Холмс откинулся на спинку стула:
– В определенной степени. Мир развращен, не скрою.
– Вот! Значит, и вас мы будем рекламировать в правильном ключе. «Наркоман, не имеющий ни одной положительной черты характера,» – что вы думаете об этом?
– Наркоман? – губы Холмса тронула легкая улыбка. – Характер со знаком минус? Это сказано обо мне?
– Конечно! Стал бы я искать слоган для рекламы кого-то другого…
– И кто же автор сего афоризма?
– Некий Бернард Шоу, литератор. Вы знакомы?
– О да! – вместо Холмса ответил доктор. – Графоман, автор бездарнейших пьесок. «Цезарь и Клеопатра», от которой Шекспир переворачивается в гробу. «Сердцеед», как вызов всему чистому и светлому, что воплощает в себе институт брака.
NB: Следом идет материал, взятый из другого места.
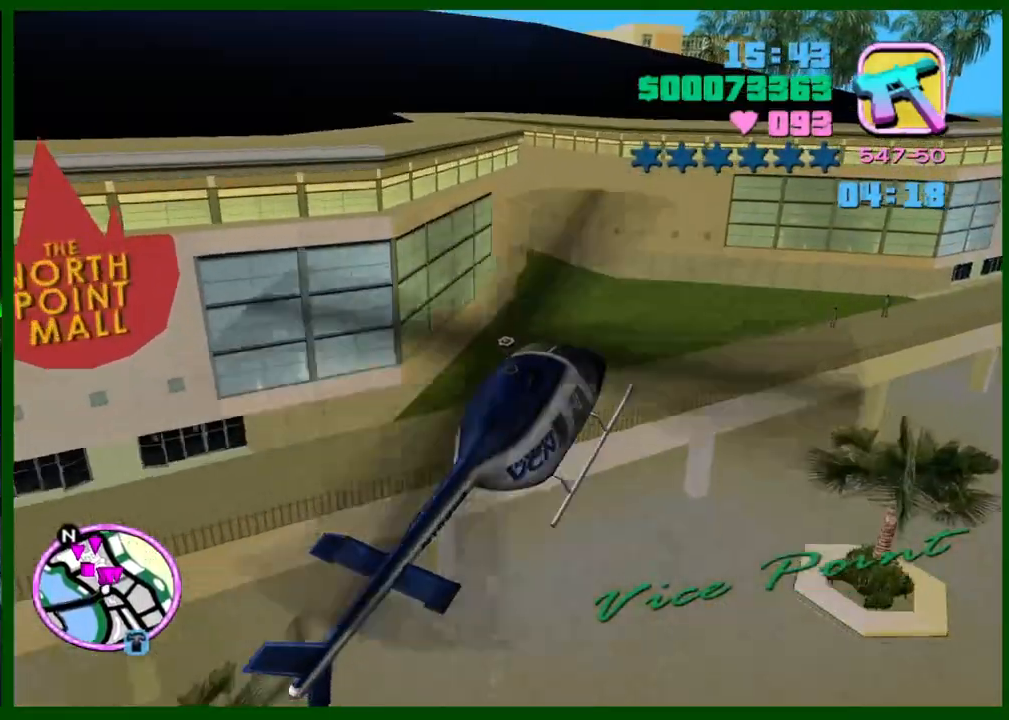
{"keys": ["e", "s"], "mouse": [], "events": [[367, "e", "up"], [467, "s", "down"], [500, "e", "down"]]}
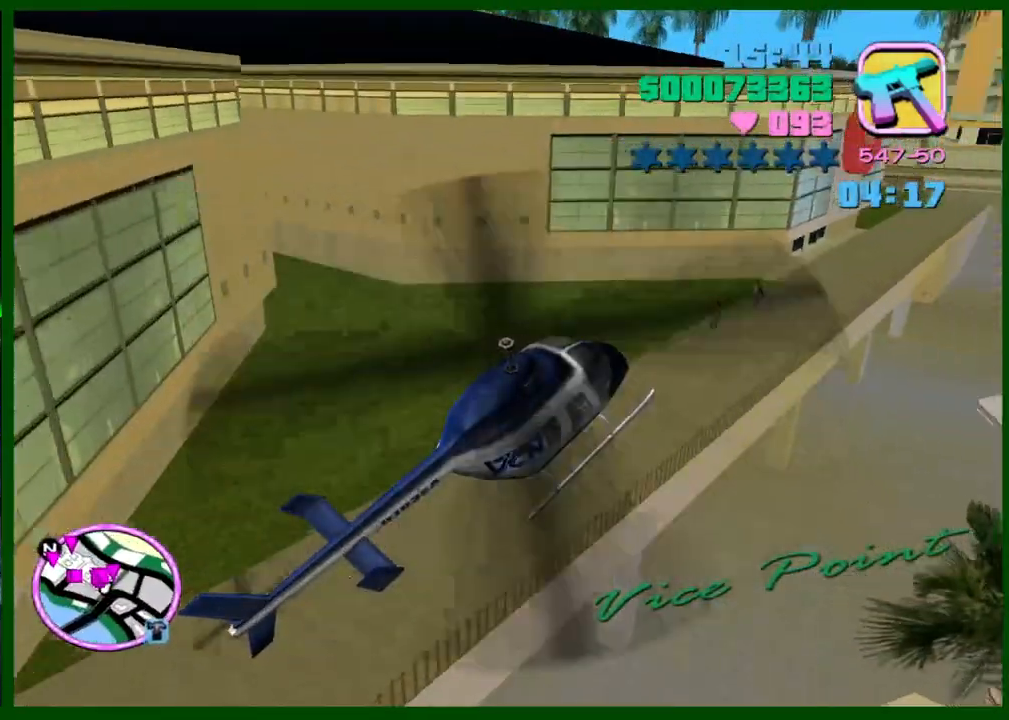
{"keys": ["e"], "mouse": [], "events": [[50, "e", "up"], [50, "s", "up"], [233, "e", "down"]]}
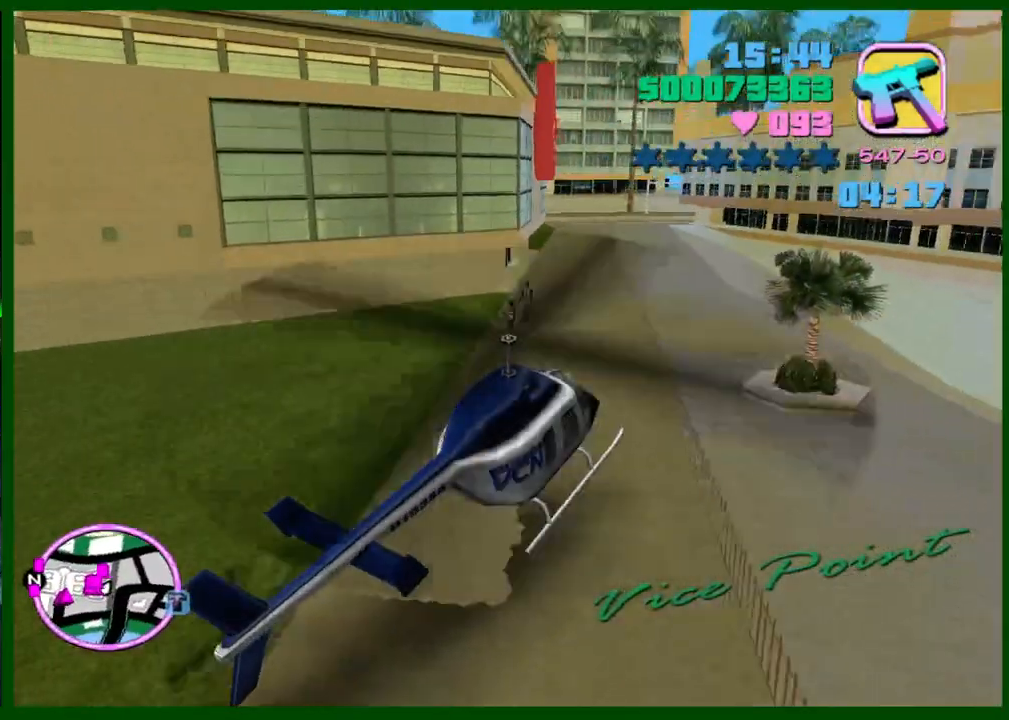
{"keys": ["s"], "mouse": [], "events": [[67, "s", "down"], [167, "e", "up"], [250, "e", "down"], [400, "e", "up"]]}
А «Дома вдовца»? И он еще смеет называть мистера Холмса наркоманом?! Надеюсь, он и обо мне высказался в соответствующем ключе? Ну дайте, дайте мне повод отвесить пощечину наглецу!
– Увы, нет, – вмешалась Адель. – О вас мистер Шоу не говорил ничего: ни хорошего, ни дурного. О вас высказался юный приятель мистера Шоу – один русский, корреспондент газеты «Одесские новости». Как писала мне моя подруга, он недавно приехал в Лондон из Одессы, с молодой женой. Перебивается случайными заработками; сейчас, например, перебеляет каталоги в Британском музее. Если быть точным, доктор Ватсон, русский говорил не о вас, а о ваших записках, посвященных мистеру Холмсу.
– Что? – хором спросили доктор и сыщик. – Что именно?
– Он назвал ваше творчество «полубездарной пустяковиной».
– Как его имя?
– Николя́ Левенсон, – имя газетчика Адель произнесла на французский лад. – Он незаконнорожденный и предпочитает фамилию матери: Корнейчуков. Эти русские фамилии! Язык сломать можно! Лично мне Левенсон нравится гораздо больше.
Холмс прикрыл глаза, вспоминая:
– Одесса? Бывал я в Одессе… Ватсон, вы помните убийство Трепова? Когда же это случилось?